==== Исходный текст

А это были времена дворянской этики, дуэлей, повышенных таких и очень чувствительного отношения к тому, что о тебе говорят в обществе. И Пестель, в общем, несколько стыдился всего этогоТо есть, это был такой, вот, человек. С другой стороны, Никита Муравьев. Из семьи старинного русского боярства, аристократии. Совершенно русский человек, с ног до головы. И живший в Петербурге. И, разумеется, поэтому такой, русский барин. Он был западник. Говоря таким языком. Ему нравились Соединенные Штаты, в которых он никогда не был. Ему нравился Запад. Он там бывал, конечно. Западная Европа имеется в виду. И все его мысли были связаны с тем, чтобы сюда, вот, построить жизнь здесь, как-то более по западному. Пестель был фигурой жесткой. Муравьев был фигурой мягкой. И вот Пестель. Он пишет конституцию для России. «Русская правда». Смотрите, «Русская правда». Как честолюбиво называет он ее.

Помните свод законов, который был в первое столетие существования России? Да? Еще древней Руси, Киевской Руси. «Русская правда». Он пишет «Русская правда», надеясь, что это будет когда-нибудь организацией жизни для всего русского народа. Интересно, что когда арестовали, никто ничего не знал про эту «Русскую правду». Потом один из декабристов выдал, нашли. То есть, мы знаем, что Пестель написал этот очень важный политический документ, потому что кто-то на допросе оказался трусливым. Тоже, вот, очень интересно. И так узнали, что существует этот документ. Он был зарыт в землю, там его нашли. Что это такое? Это рисунок того, какой должна быть Россия, когда победят декабристы. Какой? Жесточайшая диктатура. Такого якобинского, как тогда говорили, замеса. Строжайшая централизованная власть. Никаких, там, федерализмов, никаких, там, автономий субъектов. Как говорят сейчас. Ничего. Никакого, там, местного самоуправления. Все в Петербурге. Надзирающая жестокая власть. Причем, такая власть не может осуществляться просто так.

Ей нужна какая-то подпорка. И эта подпорка – тайная полиция. Пестель является и поэтом, и теоретиком тайной полиции очень многочисленной, влиятельной. Окутать всю Россию, следить за всеми нами. И чтобы контролировать ситуацию полностью. Чтобы она не выходила из-под контроля. Дальше. Пестель хочет всех русифицировать. Немец. Лютеранин. Всех русифицировать. То есть, многонациональная Российская империя должна вся переодеться в русскую одежду, говорить только по-русски, забыть все нерусские религии. Пестель – атеист, на самом деле. Забыть, вообще, все свои национальные обряды и обычаи и так далее. Все должно быть русским. Русификация всех народов. Дальше. Полная унификация. Что значит, унификация? Знаете, он, как взрослый ребенок, строил из одинаковых кубиков русское здание. То есть, он говорил: все губернии должны быть одного размера. Посмотрите на карту сегодняшней Российской Федерации. Область одна, там, в Сибири или край, и область европейской России, они разные. И по населению разные.

========
==== Предоставленный перечень

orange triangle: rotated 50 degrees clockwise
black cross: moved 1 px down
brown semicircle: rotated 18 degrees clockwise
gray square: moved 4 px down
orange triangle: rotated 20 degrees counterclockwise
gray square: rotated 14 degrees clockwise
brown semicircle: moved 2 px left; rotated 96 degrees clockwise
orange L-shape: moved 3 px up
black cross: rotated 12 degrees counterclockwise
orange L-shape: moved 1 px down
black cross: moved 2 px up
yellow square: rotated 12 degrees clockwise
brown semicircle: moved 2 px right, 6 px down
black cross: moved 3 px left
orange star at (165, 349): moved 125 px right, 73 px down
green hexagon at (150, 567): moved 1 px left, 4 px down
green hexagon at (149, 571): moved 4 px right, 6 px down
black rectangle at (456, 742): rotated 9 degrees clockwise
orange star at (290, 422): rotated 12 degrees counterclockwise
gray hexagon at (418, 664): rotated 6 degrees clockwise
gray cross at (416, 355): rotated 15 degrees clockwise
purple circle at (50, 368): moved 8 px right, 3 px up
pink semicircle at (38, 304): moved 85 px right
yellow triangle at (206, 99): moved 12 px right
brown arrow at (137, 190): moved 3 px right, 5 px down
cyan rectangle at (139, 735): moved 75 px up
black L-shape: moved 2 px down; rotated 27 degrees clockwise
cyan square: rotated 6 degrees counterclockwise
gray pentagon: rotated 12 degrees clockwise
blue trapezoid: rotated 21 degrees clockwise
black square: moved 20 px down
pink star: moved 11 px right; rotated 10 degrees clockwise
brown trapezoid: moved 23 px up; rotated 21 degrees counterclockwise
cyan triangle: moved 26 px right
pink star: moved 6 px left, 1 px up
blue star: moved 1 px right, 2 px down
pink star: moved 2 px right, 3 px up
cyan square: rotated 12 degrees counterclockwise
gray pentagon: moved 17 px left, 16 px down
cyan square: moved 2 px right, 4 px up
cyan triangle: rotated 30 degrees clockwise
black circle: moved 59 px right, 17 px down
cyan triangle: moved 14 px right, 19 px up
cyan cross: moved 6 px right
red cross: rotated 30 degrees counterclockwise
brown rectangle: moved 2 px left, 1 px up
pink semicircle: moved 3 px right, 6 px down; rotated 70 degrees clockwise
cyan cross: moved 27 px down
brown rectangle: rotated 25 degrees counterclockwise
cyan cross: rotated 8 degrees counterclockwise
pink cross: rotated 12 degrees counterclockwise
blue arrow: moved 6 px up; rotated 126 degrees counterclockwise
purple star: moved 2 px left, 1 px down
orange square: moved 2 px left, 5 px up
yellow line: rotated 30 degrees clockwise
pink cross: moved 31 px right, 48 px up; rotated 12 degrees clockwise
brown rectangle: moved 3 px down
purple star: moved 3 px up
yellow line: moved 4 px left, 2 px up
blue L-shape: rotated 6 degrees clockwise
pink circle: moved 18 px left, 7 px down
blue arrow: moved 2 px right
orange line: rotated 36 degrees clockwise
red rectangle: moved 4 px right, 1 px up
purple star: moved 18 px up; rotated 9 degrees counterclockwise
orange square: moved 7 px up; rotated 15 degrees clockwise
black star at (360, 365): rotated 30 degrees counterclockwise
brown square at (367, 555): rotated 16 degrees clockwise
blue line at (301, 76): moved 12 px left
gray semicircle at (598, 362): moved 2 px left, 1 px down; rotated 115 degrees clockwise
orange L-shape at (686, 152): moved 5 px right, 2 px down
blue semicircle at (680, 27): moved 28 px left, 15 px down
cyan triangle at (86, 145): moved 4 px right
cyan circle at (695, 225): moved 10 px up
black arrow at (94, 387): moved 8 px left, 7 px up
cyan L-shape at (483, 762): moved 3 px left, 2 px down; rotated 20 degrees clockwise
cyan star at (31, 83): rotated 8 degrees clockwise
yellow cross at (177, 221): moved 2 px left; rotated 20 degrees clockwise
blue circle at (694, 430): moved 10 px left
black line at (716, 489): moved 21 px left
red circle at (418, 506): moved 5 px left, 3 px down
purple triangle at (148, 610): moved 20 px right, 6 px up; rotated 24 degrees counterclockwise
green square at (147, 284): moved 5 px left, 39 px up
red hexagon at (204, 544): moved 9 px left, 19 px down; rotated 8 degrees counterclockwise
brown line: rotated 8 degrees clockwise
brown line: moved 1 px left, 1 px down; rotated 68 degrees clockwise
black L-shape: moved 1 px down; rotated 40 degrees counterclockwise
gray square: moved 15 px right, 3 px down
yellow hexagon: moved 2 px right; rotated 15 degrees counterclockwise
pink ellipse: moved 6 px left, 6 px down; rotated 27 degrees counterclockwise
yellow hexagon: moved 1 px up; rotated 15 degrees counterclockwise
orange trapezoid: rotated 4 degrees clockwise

========

# Что нужно сделать
#1 Где, согласно тексту о Пестеле и Муравьеве, был найден документ «Русская правда»?
#2 Перепишите слово в слово отрывок из текста о Пестеле и Муравьеве: начните с того места, где стоят слова «А это были времена», и остановитесь после слов «называет он ее.».
Этот перечень взят из другого источника.

# Полные ответы
#1 Он был зарыт в землю, и там его нашли.

#2
А это были времена дворянской этики, дуэлей, повышенных таких и очень чувствительного отношения к тому, что о тебе говорят в обществе. И Пестель, в общем, несколько стыдился всего этогоТо есть, это был такой, вот, человек. С другой стороны, Никита Муравьев. Из семьи старинного русского боярства, аристократии. Совершенно русский человек, с ног до головы. И живший в Петербурге. И, разумеется, поэтому такой, русский барин. Он был западник. Говоря таким языком. Ему нравились Соединенные Штаты, в которых он никогда не был. Ему нравился Запад. Он там бывал, конечно. Западная Европа имеется в виду. И все его мысли были связаны с тем, чтобы сюда, вот, построить жизнь здесь, как-то более по западному. Пестель был фигурой жесткой. Муравьев был фигурой мягкой. И вот Пестель. Он пишет конституцию для России. «Русская правда». Смотрите, «Русская правда». Как честолюбиво называет он ее.